RECORDS SHOWN:

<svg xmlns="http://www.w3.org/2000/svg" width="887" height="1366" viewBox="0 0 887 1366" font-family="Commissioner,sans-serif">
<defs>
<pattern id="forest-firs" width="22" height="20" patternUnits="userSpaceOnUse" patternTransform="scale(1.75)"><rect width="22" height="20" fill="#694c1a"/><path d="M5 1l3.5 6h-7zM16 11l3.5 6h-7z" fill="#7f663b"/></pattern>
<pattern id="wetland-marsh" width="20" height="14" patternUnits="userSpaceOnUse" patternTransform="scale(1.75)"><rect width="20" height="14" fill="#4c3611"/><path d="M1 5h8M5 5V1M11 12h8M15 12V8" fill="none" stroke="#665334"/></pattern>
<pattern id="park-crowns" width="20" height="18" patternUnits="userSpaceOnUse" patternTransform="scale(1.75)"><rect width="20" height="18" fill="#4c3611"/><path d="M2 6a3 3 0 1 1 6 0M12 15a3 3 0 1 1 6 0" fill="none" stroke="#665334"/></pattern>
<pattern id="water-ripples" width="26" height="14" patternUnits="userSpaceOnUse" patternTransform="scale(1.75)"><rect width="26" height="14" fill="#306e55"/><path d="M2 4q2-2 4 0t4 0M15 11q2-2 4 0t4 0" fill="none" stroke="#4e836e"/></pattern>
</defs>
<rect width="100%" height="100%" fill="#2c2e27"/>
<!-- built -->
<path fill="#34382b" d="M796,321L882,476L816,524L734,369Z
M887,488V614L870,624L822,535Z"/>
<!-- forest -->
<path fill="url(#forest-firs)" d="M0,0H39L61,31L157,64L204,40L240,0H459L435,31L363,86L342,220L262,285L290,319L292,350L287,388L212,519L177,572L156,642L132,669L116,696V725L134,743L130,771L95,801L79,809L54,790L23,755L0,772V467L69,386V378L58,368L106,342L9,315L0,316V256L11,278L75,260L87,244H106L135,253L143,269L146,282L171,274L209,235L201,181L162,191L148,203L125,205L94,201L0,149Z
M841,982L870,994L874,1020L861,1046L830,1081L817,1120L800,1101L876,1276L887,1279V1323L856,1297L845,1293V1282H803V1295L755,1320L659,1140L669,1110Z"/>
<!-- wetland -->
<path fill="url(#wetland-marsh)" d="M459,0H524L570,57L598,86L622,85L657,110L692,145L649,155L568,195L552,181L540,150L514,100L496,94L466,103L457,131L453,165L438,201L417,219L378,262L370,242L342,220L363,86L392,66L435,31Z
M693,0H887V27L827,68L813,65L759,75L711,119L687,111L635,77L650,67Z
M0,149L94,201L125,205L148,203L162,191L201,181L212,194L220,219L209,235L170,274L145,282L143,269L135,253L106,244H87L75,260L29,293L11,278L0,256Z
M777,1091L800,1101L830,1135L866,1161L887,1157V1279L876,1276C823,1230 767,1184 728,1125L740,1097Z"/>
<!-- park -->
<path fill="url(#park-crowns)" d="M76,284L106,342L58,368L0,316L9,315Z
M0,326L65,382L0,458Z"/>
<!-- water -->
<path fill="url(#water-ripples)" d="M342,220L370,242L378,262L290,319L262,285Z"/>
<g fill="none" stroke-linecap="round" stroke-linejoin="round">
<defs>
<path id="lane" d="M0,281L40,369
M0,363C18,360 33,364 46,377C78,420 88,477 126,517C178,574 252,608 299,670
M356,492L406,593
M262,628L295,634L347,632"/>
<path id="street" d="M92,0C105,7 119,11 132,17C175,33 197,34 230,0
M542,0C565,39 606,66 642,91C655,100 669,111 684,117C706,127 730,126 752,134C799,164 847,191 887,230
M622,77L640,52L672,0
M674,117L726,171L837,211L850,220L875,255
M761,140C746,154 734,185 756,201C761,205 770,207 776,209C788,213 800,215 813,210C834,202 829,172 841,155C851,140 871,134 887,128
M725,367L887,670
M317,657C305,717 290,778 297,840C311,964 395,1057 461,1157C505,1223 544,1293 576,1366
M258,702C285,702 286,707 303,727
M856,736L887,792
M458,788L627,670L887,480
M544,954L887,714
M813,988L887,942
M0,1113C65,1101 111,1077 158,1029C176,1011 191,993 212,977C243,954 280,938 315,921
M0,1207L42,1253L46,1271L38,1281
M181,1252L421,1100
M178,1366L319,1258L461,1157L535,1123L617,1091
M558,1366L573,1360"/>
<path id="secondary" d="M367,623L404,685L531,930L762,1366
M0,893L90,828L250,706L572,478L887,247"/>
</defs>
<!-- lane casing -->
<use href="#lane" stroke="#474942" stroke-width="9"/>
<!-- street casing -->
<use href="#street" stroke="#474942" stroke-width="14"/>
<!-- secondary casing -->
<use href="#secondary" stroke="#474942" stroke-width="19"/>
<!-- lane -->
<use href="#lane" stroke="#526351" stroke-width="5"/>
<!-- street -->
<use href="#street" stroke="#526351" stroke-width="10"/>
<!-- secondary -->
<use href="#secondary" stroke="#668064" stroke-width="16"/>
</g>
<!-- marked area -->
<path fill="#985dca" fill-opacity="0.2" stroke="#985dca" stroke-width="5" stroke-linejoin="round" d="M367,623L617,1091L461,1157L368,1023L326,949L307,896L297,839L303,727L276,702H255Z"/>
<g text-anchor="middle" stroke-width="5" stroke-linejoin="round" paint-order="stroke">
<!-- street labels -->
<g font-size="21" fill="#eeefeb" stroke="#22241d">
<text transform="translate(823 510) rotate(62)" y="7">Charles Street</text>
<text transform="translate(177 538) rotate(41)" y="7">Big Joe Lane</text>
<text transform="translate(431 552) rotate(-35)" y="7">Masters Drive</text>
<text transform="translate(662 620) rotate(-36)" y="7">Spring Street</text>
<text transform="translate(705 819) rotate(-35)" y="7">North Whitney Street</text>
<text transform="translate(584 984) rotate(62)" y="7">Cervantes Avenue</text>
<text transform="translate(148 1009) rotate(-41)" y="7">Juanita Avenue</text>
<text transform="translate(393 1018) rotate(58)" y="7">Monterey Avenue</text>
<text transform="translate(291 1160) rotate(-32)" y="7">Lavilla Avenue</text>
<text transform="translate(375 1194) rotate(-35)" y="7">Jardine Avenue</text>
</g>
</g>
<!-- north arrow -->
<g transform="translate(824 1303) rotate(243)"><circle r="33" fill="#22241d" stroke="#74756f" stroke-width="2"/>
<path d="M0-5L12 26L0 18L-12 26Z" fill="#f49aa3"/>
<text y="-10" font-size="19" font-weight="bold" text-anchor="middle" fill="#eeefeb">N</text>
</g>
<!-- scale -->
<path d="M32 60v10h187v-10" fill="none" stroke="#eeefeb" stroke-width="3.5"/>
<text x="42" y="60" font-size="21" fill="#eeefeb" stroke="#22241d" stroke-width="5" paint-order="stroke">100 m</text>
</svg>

--

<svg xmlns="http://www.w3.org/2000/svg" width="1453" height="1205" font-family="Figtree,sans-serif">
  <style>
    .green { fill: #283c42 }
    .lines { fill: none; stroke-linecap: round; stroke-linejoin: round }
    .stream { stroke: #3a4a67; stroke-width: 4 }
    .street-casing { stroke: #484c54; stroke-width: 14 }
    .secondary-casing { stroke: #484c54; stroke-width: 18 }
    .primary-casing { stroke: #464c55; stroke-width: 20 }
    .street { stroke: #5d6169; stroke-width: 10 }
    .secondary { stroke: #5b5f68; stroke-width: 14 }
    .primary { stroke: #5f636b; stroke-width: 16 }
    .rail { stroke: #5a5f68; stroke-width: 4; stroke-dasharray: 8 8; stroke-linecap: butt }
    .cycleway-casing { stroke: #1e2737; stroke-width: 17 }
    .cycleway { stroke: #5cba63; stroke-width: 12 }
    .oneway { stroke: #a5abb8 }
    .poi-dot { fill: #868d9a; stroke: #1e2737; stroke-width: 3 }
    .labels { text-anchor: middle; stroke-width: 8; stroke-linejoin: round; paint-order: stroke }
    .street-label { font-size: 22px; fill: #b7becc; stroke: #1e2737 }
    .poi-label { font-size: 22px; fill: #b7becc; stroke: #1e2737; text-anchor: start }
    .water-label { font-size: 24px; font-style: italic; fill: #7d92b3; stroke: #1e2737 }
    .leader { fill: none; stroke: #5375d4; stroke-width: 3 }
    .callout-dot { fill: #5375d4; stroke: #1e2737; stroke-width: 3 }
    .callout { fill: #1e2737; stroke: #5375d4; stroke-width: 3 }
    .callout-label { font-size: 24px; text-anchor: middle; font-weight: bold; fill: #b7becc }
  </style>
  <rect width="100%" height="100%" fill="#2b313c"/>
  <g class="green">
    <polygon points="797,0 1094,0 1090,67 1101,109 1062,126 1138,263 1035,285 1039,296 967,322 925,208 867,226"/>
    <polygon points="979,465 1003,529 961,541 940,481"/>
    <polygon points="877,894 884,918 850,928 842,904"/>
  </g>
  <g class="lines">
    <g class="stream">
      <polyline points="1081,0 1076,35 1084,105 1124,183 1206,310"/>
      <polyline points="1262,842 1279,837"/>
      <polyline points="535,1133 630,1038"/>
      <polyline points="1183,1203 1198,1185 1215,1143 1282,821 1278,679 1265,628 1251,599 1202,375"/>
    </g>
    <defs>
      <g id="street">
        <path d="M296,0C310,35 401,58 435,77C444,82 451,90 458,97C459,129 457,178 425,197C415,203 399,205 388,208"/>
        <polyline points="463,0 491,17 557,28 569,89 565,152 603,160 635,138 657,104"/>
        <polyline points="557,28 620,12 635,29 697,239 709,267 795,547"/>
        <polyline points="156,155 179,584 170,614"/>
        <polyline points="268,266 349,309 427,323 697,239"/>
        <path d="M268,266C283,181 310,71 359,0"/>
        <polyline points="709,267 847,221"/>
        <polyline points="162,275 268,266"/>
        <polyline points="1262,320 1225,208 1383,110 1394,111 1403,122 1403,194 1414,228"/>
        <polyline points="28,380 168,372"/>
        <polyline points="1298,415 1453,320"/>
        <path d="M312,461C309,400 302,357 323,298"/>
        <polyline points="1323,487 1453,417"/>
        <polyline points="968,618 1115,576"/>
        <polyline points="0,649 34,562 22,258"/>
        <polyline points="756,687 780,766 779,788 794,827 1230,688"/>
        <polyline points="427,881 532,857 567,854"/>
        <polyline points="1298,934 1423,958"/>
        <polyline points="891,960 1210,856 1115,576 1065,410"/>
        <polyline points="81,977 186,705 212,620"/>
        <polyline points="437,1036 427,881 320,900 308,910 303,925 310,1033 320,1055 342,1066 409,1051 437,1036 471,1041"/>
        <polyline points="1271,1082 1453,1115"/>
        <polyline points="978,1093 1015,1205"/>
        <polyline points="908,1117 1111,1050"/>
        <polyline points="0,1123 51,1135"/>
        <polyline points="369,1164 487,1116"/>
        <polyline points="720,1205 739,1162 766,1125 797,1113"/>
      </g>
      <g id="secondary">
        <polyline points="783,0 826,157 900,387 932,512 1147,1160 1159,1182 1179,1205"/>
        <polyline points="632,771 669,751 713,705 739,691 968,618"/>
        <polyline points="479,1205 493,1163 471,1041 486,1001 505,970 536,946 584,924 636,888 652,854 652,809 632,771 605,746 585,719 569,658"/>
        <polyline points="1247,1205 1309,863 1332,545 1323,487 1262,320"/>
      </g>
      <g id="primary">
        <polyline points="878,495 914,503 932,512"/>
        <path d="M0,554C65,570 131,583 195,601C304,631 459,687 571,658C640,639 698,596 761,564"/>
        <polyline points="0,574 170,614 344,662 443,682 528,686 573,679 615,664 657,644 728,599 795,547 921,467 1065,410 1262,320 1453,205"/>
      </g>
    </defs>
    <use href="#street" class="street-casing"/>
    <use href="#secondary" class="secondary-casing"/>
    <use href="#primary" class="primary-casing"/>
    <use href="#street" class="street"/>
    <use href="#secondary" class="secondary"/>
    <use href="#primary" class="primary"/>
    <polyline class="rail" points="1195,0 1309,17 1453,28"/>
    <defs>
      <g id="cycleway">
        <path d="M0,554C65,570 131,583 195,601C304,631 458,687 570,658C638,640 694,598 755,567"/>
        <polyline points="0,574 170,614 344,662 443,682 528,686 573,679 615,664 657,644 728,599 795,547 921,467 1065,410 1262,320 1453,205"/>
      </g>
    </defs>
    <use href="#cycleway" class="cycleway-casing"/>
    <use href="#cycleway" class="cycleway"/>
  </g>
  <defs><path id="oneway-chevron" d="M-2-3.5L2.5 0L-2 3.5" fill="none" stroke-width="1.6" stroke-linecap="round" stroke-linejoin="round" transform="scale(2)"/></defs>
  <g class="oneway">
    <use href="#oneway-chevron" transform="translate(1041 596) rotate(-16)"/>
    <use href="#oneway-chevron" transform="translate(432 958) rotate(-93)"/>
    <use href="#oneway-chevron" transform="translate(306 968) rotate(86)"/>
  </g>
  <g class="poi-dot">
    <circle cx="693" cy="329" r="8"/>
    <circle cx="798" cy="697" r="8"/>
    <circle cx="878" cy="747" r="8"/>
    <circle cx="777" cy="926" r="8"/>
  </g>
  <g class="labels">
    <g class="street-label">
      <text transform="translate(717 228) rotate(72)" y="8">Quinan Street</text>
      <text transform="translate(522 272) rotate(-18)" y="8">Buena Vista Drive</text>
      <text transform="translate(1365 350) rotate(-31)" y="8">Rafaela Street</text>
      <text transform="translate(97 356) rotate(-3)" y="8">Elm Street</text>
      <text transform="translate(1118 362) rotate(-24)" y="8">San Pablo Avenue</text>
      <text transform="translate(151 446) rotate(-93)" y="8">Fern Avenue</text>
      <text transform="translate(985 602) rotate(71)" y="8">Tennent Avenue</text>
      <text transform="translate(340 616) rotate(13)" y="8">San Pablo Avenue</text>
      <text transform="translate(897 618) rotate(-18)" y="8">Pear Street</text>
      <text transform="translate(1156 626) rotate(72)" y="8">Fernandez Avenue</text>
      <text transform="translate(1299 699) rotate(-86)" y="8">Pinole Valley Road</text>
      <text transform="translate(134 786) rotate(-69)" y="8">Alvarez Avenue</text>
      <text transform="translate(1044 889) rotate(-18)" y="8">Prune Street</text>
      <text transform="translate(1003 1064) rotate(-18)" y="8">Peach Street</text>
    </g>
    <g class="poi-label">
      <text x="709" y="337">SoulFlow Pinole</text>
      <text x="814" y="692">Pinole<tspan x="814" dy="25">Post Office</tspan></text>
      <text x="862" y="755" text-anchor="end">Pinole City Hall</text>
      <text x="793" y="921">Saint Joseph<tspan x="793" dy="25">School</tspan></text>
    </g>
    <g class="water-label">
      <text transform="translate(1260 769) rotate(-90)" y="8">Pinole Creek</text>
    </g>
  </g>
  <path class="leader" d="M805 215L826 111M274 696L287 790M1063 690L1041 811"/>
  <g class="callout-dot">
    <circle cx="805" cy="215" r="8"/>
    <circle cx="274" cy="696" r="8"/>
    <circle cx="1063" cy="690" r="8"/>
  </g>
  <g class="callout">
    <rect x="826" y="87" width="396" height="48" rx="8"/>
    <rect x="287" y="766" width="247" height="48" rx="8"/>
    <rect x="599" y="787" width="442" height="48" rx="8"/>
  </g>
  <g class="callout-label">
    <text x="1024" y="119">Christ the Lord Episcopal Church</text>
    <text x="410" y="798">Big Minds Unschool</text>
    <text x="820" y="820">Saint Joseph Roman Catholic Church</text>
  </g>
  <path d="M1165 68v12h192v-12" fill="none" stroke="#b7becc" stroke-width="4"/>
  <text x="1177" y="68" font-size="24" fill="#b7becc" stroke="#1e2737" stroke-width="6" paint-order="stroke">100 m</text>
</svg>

TRY IT: For every line above that includes the string "lines", copy the line.

COMPLETED EXERCISE:
    .lines { fill: none; stroke-linecap: round; stroke-linejoin: round }
  <g class="lines">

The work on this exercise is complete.